The Saint Zeta Society - Ruth Rendell

 
 A recent (2012) addition to the oeuvre, this is one of Rendell's stand-alone London underbelly novels, chronicling the criminality that goes on our very doorstep and the psycho next door.  In this instance the psycho is Dex, who thinks his phone is God (a clever conceit in itself).  It is not Dex who starts the murder ball rolling but he does his bit to finish it.

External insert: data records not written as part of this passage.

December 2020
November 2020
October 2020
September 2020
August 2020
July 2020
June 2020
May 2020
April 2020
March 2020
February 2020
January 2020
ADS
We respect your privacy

I love the setting - a very select square in what I thought was Chelsea but which turns out to be Pimlico.  I don't much care for the society formed by the 'servants', which only really serves as a device to get the core characters together.  The characters, though, are a fascinating bunch, from nanny Rabia, to so-called au pair Montserrat, to June, in service for sixty years to the "Princess" and Thea, who insists she's not a servant at all and gets dissed in the street for having red hair.  The characters I've listed are all female.  There are lots of male servants as well but none of them caught my interest in any way.  I would have liked more time with Dex in particular.

So, not one of Rendell's very best.  Then again, Rendell's second rate is ten times better than most people's best.  She really is, as Ian Rankin says on the back, the world's greatest living crime writer.

Saint Zita, by the way, is the patron saint of skivvies, apparently.